Menendez said Rubio's support proved critical toward crafting the bipartisan legislation, as the senior senator from Florida is in good stead with Republican leadership and the White House.
 
Menendez and Rubio both serve on the Senate Foreign Relations Committee, as ranking member and Western Hemisphere chairman, respectively, under Chairman Sen.
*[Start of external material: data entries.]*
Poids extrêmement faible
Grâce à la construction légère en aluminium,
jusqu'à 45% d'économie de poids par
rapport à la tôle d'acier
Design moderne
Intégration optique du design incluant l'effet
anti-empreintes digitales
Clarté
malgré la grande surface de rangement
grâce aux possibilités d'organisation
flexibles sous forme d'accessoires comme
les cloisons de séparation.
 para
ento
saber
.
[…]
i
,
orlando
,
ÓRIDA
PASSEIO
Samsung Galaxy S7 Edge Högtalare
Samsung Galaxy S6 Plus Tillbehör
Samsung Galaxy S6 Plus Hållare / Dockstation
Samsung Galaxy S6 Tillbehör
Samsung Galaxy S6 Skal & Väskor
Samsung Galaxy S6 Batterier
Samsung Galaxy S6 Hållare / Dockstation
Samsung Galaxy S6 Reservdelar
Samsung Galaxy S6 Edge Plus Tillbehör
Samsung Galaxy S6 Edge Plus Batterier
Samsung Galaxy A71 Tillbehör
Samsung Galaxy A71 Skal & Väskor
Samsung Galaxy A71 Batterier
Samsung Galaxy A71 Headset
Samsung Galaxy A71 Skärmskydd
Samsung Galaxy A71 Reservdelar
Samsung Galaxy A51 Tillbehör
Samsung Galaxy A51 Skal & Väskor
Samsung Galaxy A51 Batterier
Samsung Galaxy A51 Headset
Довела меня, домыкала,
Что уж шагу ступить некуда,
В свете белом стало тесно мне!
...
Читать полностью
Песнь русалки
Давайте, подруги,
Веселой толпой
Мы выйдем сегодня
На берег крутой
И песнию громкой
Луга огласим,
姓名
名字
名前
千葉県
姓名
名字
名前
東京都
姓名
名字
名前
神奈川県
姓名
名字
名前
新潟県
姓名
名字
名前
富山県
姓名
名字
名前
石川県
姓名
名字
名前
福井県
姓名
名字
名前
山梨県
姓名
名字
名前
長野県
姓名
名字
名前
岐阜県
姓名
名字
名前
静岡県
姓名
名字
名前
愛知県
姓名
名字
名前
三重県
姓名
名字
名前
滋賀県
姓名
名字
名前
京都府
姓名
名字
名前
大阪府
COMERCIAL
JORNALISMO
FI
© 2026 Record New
James Risch (R-Idaho).
 
A spokeswoman for Rubio told The Hill "our office will work with Chairman Risch’s office to get the bill on the SFRC agenda as quickly as possible."
 
The bill avoids drawing red lines that would precipitate military action by the United States, a point of contention between Rubio and Menendez — and more generally, between Republicans and Democrats who support the administration's Venezuela policy.
 
 
Menendez didn't say whether a move by Maduro to arrest Guaidó should be met with U.S. military force, instead noting how European Union (EU) and Latin American support could help prevent such a situation.
 
"Sanctioning the Maduro government is critically important and multilateralizing those bilateral efforts is incredibly important," he said.
 
Menendez added that increased European support could help counteract the support Maduro has received from Russia, China and Cuba.
 
"This is why I think it is so important that we quickly seek to internationalize the sanctions regime. It sends Maduro a message, as well as Russia and China, who are helping to prop up Maduro, and Cuba," said Menendez. 
 
"The EU has engagement with all of these countries," he added.
 
The Senate bill would give statutory support to U.S. policy, rather than grant the White House new tools to go after Maduro.
 
"Much of this is actually doable by the executive branch but in the absence of doing this, the Congress … is leading the way, suggesting this is what needs to be done," said Menendez.